* **Your assignment**
Which lines run from the one containing "man in blue" to the end of the material below? Retype exactly those, both ends included, and nothing else.

"""

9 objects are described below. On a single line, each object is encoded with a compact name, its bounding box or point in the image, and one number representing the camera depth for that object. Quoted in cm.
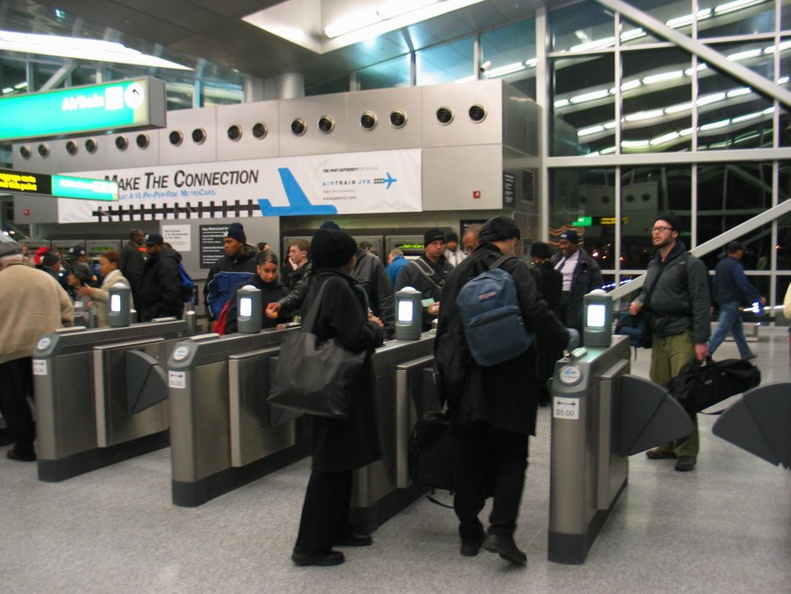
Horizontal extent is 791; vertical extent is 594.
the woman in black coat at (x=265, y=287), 527
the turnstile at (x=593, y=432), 335
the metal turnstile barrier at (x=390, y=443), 386
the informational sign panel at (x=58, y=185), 710
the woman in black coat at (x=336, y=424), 331
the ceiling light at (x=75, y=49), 1297
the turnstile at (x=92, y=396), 476
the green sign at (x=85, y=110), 558
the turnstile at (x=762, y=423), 346
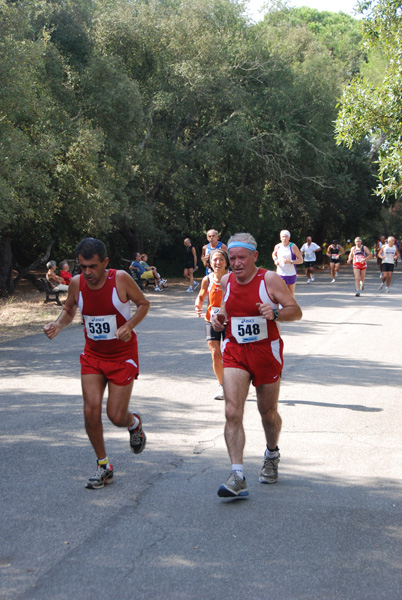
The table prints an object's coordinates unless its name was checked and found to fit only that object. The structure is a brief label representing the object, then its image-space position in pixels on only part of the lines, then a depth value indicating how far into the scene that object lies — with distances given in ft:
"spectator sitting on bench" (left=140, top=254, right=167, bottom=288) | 83.51
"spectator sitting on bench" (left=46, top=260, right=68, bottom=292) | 64.49
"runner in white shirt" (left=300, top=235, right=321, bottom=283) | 93.56
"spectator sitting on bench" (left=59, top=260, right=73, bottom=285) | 65.62
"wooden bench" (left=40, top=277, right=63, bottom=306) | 64.64
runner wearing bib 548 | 15.93
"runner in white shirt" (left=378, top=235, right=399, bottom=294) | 75.15
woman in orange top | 25.07
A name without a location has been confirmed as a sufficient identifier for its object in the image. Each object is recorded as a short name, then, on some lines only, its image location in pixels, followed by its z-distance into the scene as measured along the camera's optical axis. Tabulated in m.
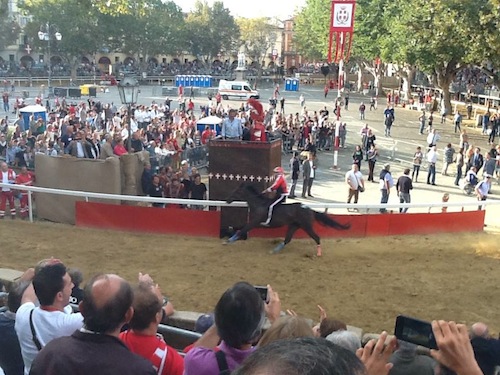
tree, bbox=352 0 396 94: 50.19
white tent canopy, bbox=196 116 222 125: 27.20
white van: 54.78
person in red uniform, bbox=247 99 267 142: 13.01
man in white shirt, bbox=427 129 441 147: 26.75
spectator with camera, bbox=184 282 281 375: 3.21
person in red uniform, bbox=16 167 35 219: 13.80
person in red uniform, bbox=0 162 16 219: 13.66
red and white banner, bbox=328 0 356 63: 21.41
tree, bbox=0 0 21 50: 75.81
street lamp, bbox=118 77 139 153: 15.55
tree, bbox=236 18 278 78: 108.00
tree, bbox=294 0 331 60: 61.62
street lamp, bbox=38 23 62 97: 45.03
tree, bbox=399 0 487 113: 37.06
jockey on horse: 11.87
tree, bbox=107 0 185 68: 78.94
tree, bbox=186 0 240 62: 94.69
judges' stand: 12.81
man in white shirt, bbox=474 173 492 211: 17.60
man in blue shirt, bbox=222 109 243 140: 14.68
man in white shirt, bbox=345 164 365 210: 17.70
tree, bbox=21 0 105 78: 69.75
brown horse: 11.88
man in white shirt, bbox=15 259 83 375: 3.96
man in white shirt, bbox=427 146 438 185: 22.16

"""

* **Answer space**
man in blue shirt, bbox=222 109 243 140: 14.68
man in white shirt, bbox=345 164 365 210: 17.70
tree, bbox=21 0 105 78: 69.75
brown horse: 11.88
man in white shirt, bbox=15 259 83 375: 3.96
man in white shirt, bbox=427 146 438 185: 22.16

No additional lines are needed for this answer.